▸ **TESTO FORNITO**
Infine, il Tribunale ha confermato la sentenza di primo grado anche nella parte in cui quest’ultima aveva rigettato la domanda di risarcimento del “danno morale”, osservando che correttamente il Giudice di pace bene aveva esclusa l’esistenza argomentando dalla tenuità delle conseguenze lesive causate dal sinistro; che tale pregiudizio deve essere allegato e provato, che esso non possa presumersi sol perchè sia accertata l’esistenza d’un danno alla salute.

4. La sentenza è stata impugnata da G.M. con ricorso fondato su tre motivi.

Ha resistito con controricorso la Vittoria s.p.a..

RAGIONI DELLA DECISIONE

1. E’ superfluo dar conto dei motivi posti dalla ricorrente a fondamento del proprio ricorso, in quanto quest’ultimo va dichiarato inammissibile per mancanza di una valida procura speciale.

L’avvocato P.F., infatti, ha proposto la propria impugnazione in virtù di una procura nella quale si legge che la persona conferente, G.M., dichiara di voler delegare l’avvocato P.F. “a rappresentarmi e difendermi in ogni grado del presente giudizio, nei conseguenti processi esecutivi ed eventuali giudizi di opposizione e chiamata in garanzia”.

▸ **DATI REGISTRATI**

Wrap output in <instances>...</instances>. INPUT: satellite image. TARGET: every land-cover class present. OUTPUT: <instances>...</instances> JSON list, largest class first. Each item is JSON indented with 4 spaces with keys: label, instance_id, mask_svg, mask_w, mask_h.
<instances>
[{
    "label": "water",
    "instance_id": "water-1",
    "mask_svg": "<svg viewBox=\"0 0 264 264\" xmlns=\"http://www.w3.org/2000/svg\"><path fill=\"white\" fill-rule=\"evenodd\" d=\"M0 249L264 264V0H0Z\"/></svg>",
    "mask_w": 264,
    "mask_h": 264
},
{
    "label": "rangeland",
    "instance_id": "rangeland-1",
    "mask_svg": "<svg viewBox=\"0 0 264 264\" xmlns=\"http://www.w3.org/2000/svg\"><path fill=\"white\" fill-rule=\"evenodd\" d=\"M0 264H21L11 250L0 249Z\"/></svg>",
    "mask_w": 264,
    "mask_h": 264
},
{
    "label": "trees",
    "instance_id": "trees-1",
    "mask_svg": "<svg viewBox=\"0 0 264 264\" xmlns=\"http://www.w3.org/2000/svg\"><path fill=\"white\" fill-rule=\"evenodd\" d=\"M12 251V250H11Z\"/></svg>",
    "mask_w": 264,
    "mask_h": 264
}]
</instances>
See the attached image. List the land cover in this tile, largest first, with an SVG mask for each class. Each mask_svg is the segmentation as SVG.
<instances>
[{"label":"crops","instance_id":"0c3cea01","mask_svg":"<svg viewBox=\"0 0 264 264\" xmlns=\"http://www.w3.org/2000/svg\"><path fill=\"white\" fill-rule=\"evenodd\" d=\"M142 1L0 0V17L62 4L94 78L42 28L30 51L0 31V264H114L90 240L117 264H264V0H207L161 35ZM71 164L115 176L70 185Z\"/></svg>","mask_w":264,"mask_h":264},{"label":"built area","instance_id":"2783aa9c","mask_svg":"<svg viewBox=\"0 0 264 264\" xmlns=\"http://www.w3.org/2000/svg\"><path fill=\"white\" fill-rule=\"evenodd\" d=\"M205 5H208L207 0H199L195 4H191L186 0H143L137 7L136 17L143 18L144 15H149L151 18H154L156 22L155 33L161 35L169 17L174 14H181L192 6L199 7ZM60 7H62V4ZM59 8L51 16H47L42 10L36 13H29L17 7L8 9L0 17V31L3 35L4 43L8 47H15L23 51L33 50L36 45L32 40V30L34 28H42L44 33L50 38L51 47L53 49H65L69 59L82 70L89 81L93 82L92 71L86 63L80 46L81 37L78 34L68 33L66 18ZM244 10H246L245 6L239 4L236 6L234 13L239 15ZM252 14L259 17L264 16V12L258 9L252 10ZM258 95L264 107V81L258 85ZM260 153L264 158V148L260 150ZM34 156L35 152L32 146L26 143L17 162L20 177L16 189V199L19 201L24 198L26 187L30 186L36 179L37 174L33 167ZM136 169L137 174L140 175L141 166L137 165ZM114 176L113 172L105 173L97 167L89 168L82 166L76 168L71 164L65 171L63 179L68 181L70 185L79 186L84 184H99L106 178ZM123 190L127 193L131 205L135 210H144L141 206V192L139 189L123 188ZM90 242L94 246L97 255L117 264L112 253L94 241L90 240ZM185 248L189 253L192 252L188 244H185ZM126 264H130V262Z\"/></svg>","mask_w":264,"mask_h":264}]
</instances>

▸ **ESERCIZI DA SVOLGERE**
A - Trascrivi dal testo fornito il brano che va da "Infine, il Tribunale" fino a "danno alla salute." compreso.
B - Traduci in inglese questa frase del testo fornito: "La sentenza è stata impugnata da G.M. con ricorso fondato su tre motivi."
C - Riscrivi in forma di elenco puntato il paragrafo del testo fornito che inizia con "Infine, il Tribunale ha confermato", mantenendone i fatti principali.
I dati non hanno alcun legame con il testo fornito.

▸ **SOLUZIONI**
A -
Infine, il Tribunale ha confermato la sentenza di primo grado anche nella parte in cui quest’ultima aveva rigettato la domanda di risarcimento del “danno morale”, osservando che correttamente il Giudice di pace bene aveva esclusa l’esistenza argomentando dalla tenuità delle conseguenze lesive causate dal sinistro; che tale pregiudizio deve essere allegato e provato, che esso non possa presumersi sol perchè sia accertata l’esistenza d’un danno alla salute.

B - The judgment was challenged by G.M. through an appeal based on three grounds.

C -
- Il Tribunale ha confermato la sentenza di primo grado anche nella parte che rigettava la domanda di risarcimento del "danno morale".
- Secondo il Tribunale, il Giudice di pace aveva correttamente escluso tale danno, data la tenuità delle conseguenze lesive causate dal sinistro.
- Tale pregiudizio deve essere allegato e provato.
- Non può presumersi solo perché è accertata l'esistenza di un danno alla salute.